Excerpted data.
-=-=-=-=-
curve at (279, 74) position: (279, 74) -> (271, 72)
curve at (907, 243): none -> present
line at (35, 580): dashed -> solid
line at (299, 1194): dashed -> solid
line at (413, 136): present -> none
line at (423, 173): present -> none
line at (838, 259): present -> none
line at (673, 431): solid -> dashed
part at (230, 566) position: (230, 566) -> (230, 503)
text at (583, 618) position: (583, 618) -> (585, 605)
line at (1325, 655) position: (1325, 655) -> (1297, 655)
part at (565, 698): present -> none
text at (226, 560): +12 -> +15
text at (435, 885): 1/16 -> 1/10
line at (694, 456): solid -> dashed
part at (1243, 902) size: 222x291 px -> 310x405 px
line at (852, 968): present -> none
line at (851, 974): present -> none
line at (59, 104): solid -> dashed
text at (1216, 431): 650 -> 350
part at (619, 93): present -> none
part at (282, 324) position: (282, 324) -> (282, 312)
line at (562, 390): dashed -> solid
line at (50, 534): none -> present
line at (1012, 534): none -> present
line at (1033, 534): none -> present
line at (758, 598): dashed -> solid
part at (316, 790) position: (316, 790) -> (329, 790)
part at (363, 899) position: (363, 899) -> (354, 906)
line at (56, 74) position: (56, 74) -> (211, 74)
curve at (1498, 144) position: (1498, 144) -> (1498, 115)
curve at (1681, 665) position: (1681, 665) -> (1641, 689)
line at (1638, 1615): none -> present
-=-=-=-=-
Please turn the rows above into a numbered list with one line per item, leaving out any blank lines.

Task solution.
1. curve at (279, 74) position: (279, 74) -> (271, 72)
2. curve at (907, 243): none -> present
3. line at (35, 580): dashed -> solid
4. line at (299, 1194): dashed -> solid
5. line at (413, 136): present -> none
6. line at (423, 173): present -> none
7. line at (838, 259): present -> none
8. line at (673, 431): solid -> dashed
9. part at (230, 566) position: (230, 566) -> (230, 503)
10. text at (583, 618) position: (583, 618) -> (585, 605)
11. line at (1325, 655) position: (1325, 655) -> (1297, 655)
12. part at (565, 698): present -> none
13. text at (226, 560): +12 -> +15
14. text at (435, 885): 1/16 -> 1/10
15. line at (694, 456): solid -> dashed
16. part at (1243, 902) size: 222x291 px -> 310x405 px
17. line at (852, 968): present -> none
18. line at (851, 974): present -> none
19. line at (59, 104): solid -> dashed
20. text at (1216, 431): 650 -> 350
21. part at (619, 93): present -> none
22. part at (282, 324) position: (282, 324) -> (282, 312)
23. line at (562, 390): dashed -> solid
24. line at (50, 534): none -> present
25. line at (1012, 534): none -> present
26. line at (1033, 534): none -> present
27. line at (758, 598): dashed -> solid
28. part at (316, 790) position: (316, 790) -> (329, 790)
29. part at (363, 899) position: (363, 899) -> (354, 906)
30. line at (56, 74) position: (56, 74) -> (211, 74)
31. curve at (1498, 144) position: (1498, 144) -> (1498, 115)
32. curve at (1681, 665) position: (1681, 665) -> (1641, 689)
33. line at (1638, 1615): none -> present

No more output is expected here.